**Task input:**
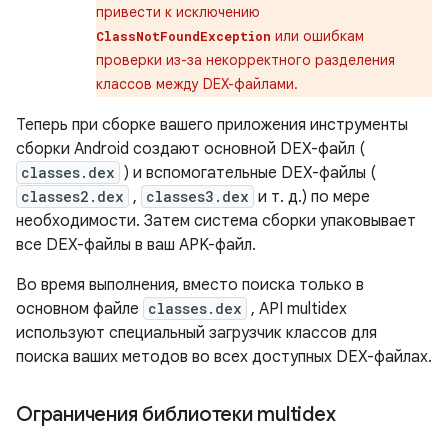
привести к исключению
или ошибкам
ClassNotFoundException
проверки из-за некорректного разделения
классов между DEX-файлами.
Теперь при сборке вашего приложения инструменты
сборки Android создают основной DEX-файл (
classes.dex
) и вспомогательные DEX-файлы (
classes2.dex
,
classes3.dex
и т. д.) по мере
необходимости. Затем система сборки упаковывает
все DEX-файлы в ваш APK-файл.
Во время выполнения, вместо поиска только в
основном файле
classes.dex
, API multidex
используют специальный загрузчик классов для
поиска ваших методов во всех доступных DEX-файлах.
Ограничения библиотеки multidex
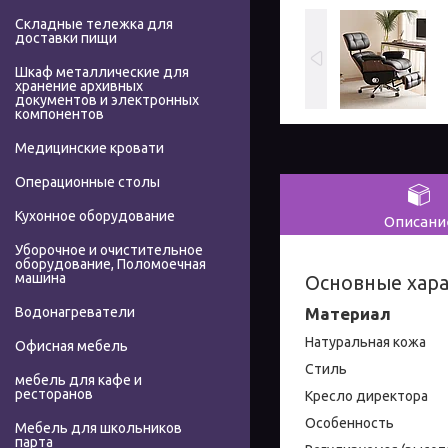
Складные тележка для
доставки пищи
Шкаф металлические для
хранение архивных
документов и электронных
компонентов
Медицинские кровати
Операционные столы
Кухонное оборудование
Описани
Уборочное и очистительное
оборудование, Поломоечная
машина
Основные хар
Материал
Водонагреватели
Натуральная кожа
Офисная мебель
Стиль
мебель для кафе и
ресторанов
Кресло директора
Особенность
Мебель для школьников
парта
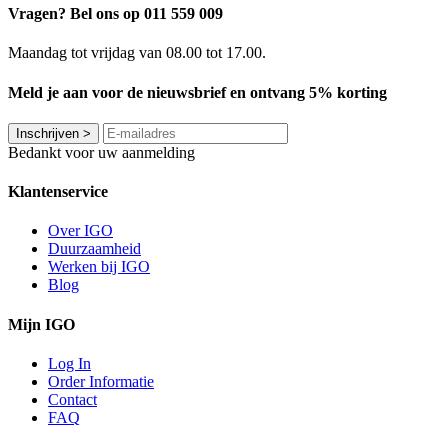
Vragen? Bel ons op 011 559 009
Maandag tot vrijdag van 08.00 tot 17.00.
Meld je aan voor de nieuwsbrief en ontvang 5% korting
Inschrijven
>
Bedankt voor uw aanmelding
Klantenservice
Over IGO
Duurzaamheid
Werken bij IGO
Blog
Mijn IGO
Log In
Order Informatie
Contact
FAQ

* * *

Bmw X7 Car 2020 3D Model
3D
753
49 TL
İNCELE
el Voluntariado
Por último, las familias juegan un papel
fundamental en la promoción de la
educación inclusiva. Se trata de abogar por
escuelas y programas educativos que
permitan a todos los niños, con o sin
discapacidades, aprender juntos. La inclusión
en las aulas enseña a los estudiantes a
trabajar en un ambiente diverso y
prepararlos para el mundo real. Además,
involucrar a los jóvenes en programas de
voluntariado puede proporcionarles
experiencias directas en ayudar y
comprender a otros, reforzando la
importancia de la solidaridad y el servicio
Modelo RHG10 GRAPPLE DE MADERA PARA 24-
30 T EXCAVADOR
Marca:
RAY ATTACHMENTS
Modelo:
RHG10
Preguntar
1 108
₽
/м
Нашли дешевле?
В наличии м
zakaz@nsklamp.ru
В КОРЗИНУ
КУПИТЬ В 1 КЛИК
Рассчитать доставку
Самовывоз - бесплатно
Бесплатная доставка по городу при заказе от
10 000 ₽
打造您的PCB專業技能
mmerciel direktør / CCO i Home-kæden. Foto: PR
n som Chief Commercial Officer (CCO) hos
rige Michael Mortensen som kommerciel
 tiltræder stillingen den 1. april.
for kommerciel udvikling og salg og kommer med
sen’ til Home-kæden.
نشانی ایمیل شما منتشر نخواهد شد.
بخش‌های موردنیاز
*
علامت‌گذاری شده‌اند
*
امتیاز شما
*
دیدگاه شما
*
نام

**Your goal:** Here the job is to copy the stretch of records from the line containing "привести к исключению" through the line containing "Медицинские кровати", word for word. Leave every picture out.

**Solution to the problem:**
привести к исключению
или ошибкам
ClassNotFoundException
проверки из-за некорректного разделения
классов между DEX-файлами.
Теперь при сборке вашего приложения инструменты
сборки Android создают основной DEX-файл (
classes.dex
) и вспомогательные DEX-файлы (
classes2.dex
,
classes3.dex
и т. д.) по мере
необходимости. Затем система сборки упаковывает
все DEX-файлы в ваш APK-файл.
Во время выполнения, вместо поиска только в
основном файле
classes.dex
, API multidex
используют специальный загрузчик классов для
поиска ваших методов во всех доступных DEX-файлах.
Ограничения библиотеки multidex
Складные тележка для
доставки пищи
Шкаф металлические для
хранение архивных
документов и электронных
компонентов
Медицинские кровати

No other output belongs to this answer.